Les quatres nobles vérités : la deuxième
La Noble Vérité de l'origine de Dukkha
Définition
"Voici donc, ô moines, la Noble Vérité de dukkha: La naissance est dukkha, la vieillesse est dukkha, la mort est dukkha; la tristesse, les lamentations, la douleur, la peine, et le désespoir sont dukkha; l'association avec le non-aimé est dukkha; la séparation d'avec l'aimé est dukkha; ne pas obtenir ce qu'on veut est dukkha. Bref, les cinq aggrégats d'attachement sont dukkha."
"Et ceci, ô moines, est la Noble Vérité de l'origine de dukkha: l'envie insatiable qui est cause des devenirs ultérieurs -- accompagnée par la passion et la jouissance, se régalant parfois ici et parfois là -- c-à-d., ayant envie de plaisirs sensuels, envie de devenir, envie de non-devenir."
L'envie insatiable mène inévitablement à plus de dukkha
Si cette envie collante et mal élévée
t'accable en ce monde,
tes chagrins croissent comme l'herbe sauvage après la pluie.
Si, en ce monde, tu surmontes
cette envie mal-élevée, si difficile à fuir,
le chagrin roule sur toi,
comme l'eau fait des perles sur un lotus.
Si ses racines demeurent
fortes et indemnes,
un arbre, même si on le coupe, repoussera.
De même, si l'envie latente n'est pas éradiquée,
cette souffrance revient encore et encore.
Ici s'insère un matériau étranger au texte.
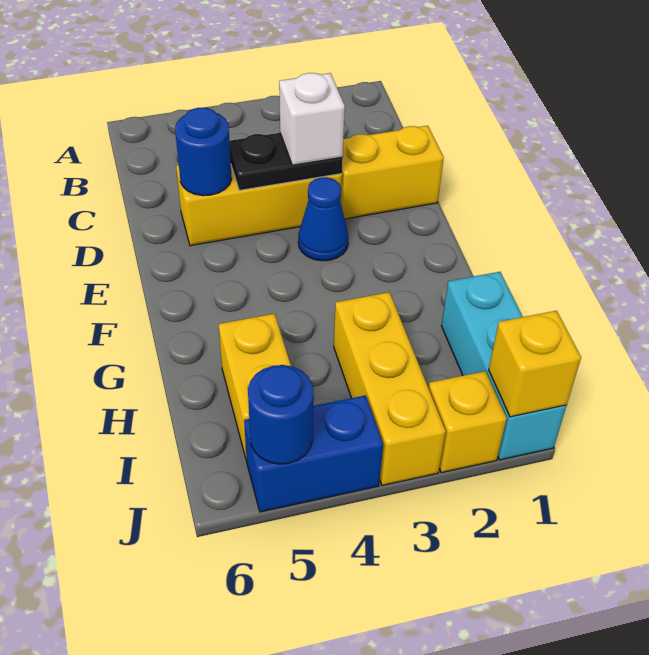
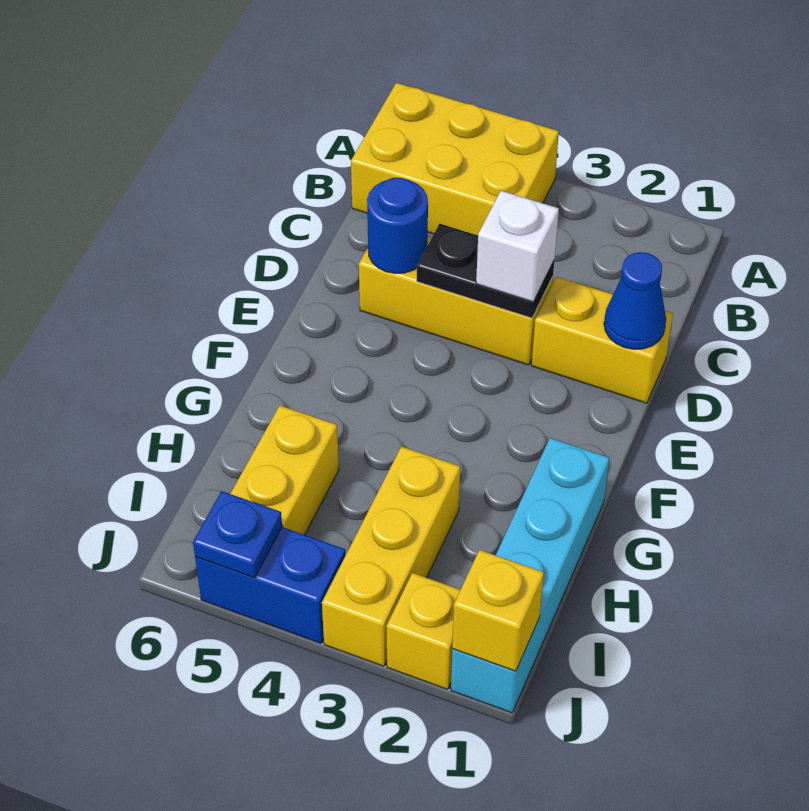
none -> yellow 2x3 brick [351,83,559,235]
blue 1x1 cone [298,177,349,261] -> blue 1x1 cone moved to [604,252,666,349]
cyan 1x3 brick [441,272,567,460] -> cyan 1x4 brick [451,438,610,713]
blue 1x1 round brick [248,365,314,464] -> blue 1x1 plate [193,491,282,578]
C'est en abandonnant l'envie insatiable que la possibilité de l'Eveil survient
"Moines, tout désir et toute passion en ce qui concerne l'envie insatiable pour les formes est une souillure de l'esprit.
Tout désir et toute passion en ce qui concerne l'envie insatiable pour les sons...
l'envie insatiable pour les arômes...
l'envie insatiable pour les saveurs...
l'envie insatiable pour les sensations tactiles...
l'envie insatiable pour les idées est une souillure de l'esprit.
Lorsque, en ce qui concerne ces six bases, les souillures de la conscience sont abandonnées, alors le mental penche vers le renoncement. Le mental nourri par le renoncement se sent malléable pour la connaissance directe de ces qualités qui sont dignes qu'on les réalise."